I found this quote from Lao Tzu, the author of the Tào Té Chīng, on a t-shirt at Stratford Shakespeare Festival in Ontario, Canada. It captures all that we are talking about in terms of feeling your emotions without censoring or judging them, and responding to what you get from your scene partner.
The exercise we did in the last class of 2013 – reading from “sides” – is all about acting without expectation. All you knew was the name of your character and her relationship with the other character (“friends”). You knew nothing about the play – what it was about, where the scene was taking place, what had preceded it in time. You knew nothing about your character – her age, her wants, her background. All you had were her words, but even those were a surprise to you as the scene went along, because I didn’t let you read them ahead of time! You had no idea what the other character was going to say to you, because sides only show you your lines. And so you couldn’t form expectations in advance, although you probably were quite busy making them as the scene progressed!
You began the exercise just trying to say your lines on time, but by the end had begun to listen to your partner speak. I hope that part of what you got out of the experience was a sense of how much you can learn about a scene from what you get from the other person. Because you didn’t know what was coming, you had to pay closer attention to what you were getting from her. Not only did you listen to what she was saying to you, suddenly how she was saying it became more important.
Why does the “how” matter? Let’s say that you’re walking across the street and someone pushes you from behind, so firmly that you stumble forward several steps before you can steady yourself to turn and see who it was who gave you that shove. You are probably a little irritated that you’ve been shoved, but you can’t really know how to respond or to whom your anger should be directed until you turn around and evaluate the situation.
If you turn around and see someone you’ve never met grinning with an evil look, because he pushed you just for the hell of it, you’ll feel one way. But if you see your long lost brother, who was simply trying to get your attention, you’ll feel another way.
If you discover there was an out-of-control skateboarder who came out of nowhere, and the person behind you was just shoving you out of the way, you’ll feel a third way. But if you see that a brutal fight erupted between two gangs and you were knocked by one of the fighters, you’ll feel a fourth way.
Until you know what you’re getting from the other people on the street, you can’t know how to react. The emotions that arise in you as a result of that shove don’t come with the shove – they come after the fact, once you are able to put the shove into context. On stage, how words are said puts them into context, and you must let how they are said “land” on you. In other words, you must “receive” before you can “react”. Most untrained actors skip receiving and move directly to reacting.
Of course, it’s easier to wait to get input in real life, when the future is unknown. On stage, you’re at a disadvantage. Not only do you know what happens next in the scene, you’ve rehearsed it many times. You have to train yourself to stop thinking ahead and instead pay attention to what you are ACTUALLY getting from your scene partner – NOT what you got from him the last time you did this scene.
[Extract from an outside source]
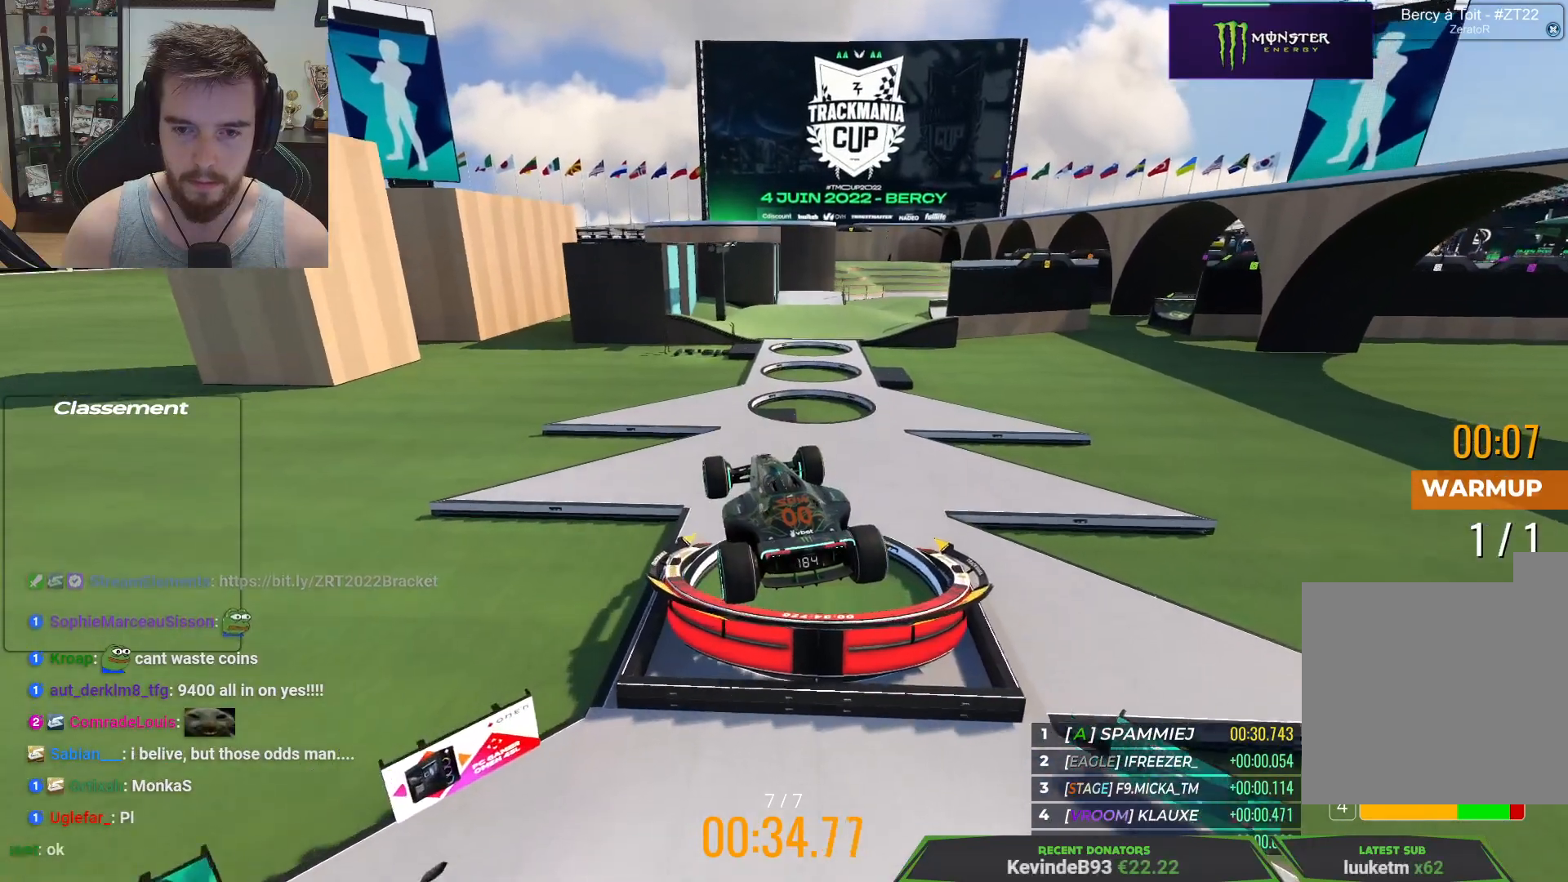
{"keys": ["up"], "events": []}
When you listen not just to the words someone else says, but also to how they are saying it, you have something to react to. You react to their emotions, their needs, their demands on you. You empathize or dismiss them; solve or ignore; acquiesce or deny. But whatever you do, whatever you say and how you say it, it is directly related to what you are getting from the other people in your life, right at that particular moment.
There is more to be said about this, but now is a good time to remember that very helpful guideline when it comes to acting:
Don’t do anything or say anything until a need arises in you to do or say something. And if that means waiting for that need to arise in you – do!